---
paths:
  - backend/ingest/**
---

# Ingest, retrieval & Spark/Qdrant

Read this before editing the ingest pipeline or retrieval modes.

## Pipeline

- `backend/ingest/` is chunk → embed → Qdrant plus retrieval modes (`search.py`, `embed.py`, `qdrant_io.py`, `sparse.py`, `entity_resolution.py`).
- Local models — bge-m3 embeddings, bge-reranker-v2-m3, `/api/search` — run **always via Spark Control**, never against a Spark directly (`SPARK_CONTROL_URL`). The retrieval/embeddings contract is `docs/EMBEDDINGS.md`; honor it.

## Hard rule

- **Never treat Qdrant (or any derived index) as source of truth.** The CRM / SQLite is canonical and the index is rebuildable from it.

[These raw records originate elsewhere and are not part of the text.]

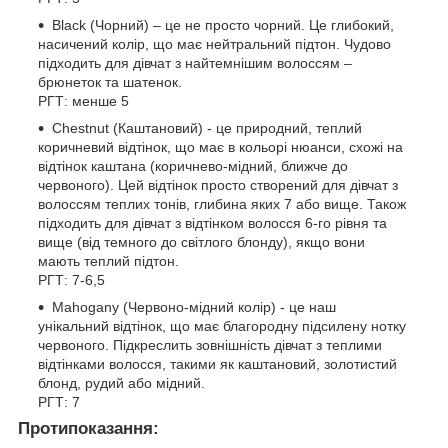
Black (Чорний) – це не просто чорний. Це глибокий,
насичений колір, що має нейтральний підтон. Чудово
підходить для дівчат з найтемнішим волоссям –
брюнеток та шатенок.
РГТ: менше 5
Chestnut (Каштановий) - це природний, теплий
коричневий відтінок, що має в кольорі нюанси, схожі на
відтінок каштана (коричнево-мідний, ближче до
червоного). Цей відтінок просто створений для дівчат з
волоссям теплих тонів, глибина яких 7 або вище. Також
підходить для дівчат з відтінком волосся 6-го рівня та
вище (від темного до світлого блонду), якщо вони
мають теплий підтон.
РГТ: 7-6,5
Mahogany (Червоно-мідний колір) - це наш
унікальний відтінок, що має благородну підсилену нотку
червоного. Підкреслить зовнішність дівчат з теплими
відтінками волосся, такими як каштановий, золотистий
блонд, рудий або мідний.
РГТ: 7
Протипоказання:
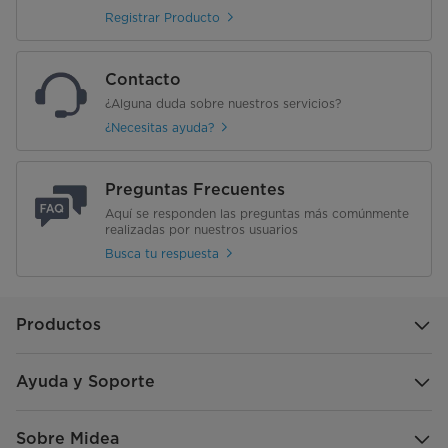
Registrar Producto
Contacto
¿Alguna duda sobre nuestros servicios?
¿Necesitas ayuda?
Preguntas Frecuentes
Aquí se responden las preguntas más comúnmente
realizadas por nuestros usuarios
Busca tu respuesta
Productos
Ayuda y Soporte
Sobre Midea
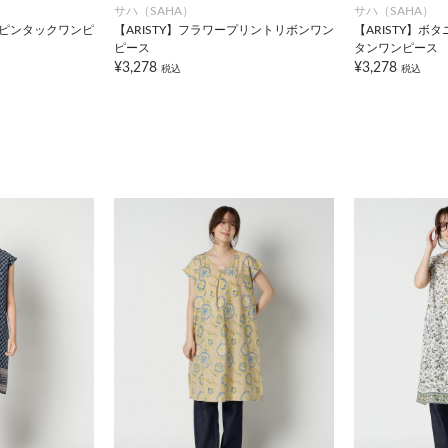
サハ（SAHA）
サハ（SAHA）
クピンタックワンピ
【ARISTY】フラワープリントリボンワン
【ARISTY】
ピース
タンワンピース
¥3,278
¥3,278
税込
税込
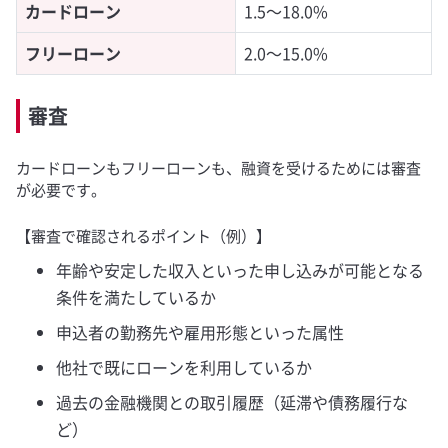
カードローン
1.5～18.0%
フリーローン
2.0～15.0%
審査
カードローンもフリーローンも、融資を受けるためには審査
が必要です。
【審査で確認されるポイント（例）】
年齢や安定した収入といった申し込みが可能となる
条件を満たしているか
申込者の勤務先や雇用形態といった属性
他社で既にローンを利用しているか
過去の金融機関との取引履歴（延滞や債務履行な
ど）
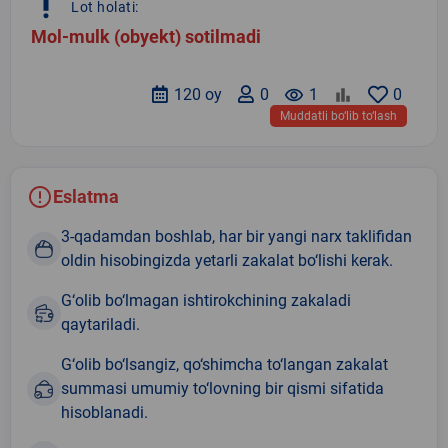
priority_high
Lot holati:
Mol-mulk (obyekt) sotilmadi
120 oy
0
remove_red_eye
1
0
Muddatli bo‘lib to‘lash
Eslatma
3-qadamdan boshlab, har bir yangi narx taklifidan
oldin hisobingizda yetarli zakalat bo‘lishi kerak.
G‘olib bo‘lmagan ishtirokchining zakaladi
qaytariladi.
G‘olib bo‘lsangiz, qo‘shimcha to‘langan zakalat
summasi umumiy to‘lovning bir qismi sifatida
hisoblanadi.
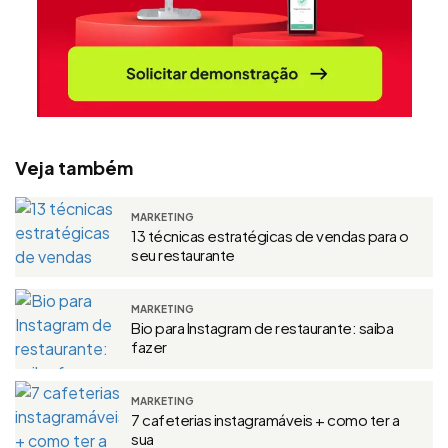
Veja também
MARKETING
13 técnicas estratégicas de vendas para o
seu restaurante
MARKETING
Bio para Instagram de restaurante: saiba
fazer
MARKETING
7 cafeterias instagramáveis + como ter a
sua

Code may drop and rebuild the Qdrant collection; it must never read a fact from Qdrant that isn't recoverable from SQLite.

## Entity resolution

The two-investor-model reconciliation (classic `contacts`/`lp_profiles` vs the `fundraising_*` grid → canonical IDs) is the core entity-resolution task. See `backend/entity_*.py` and `docs/crm-overview.md`.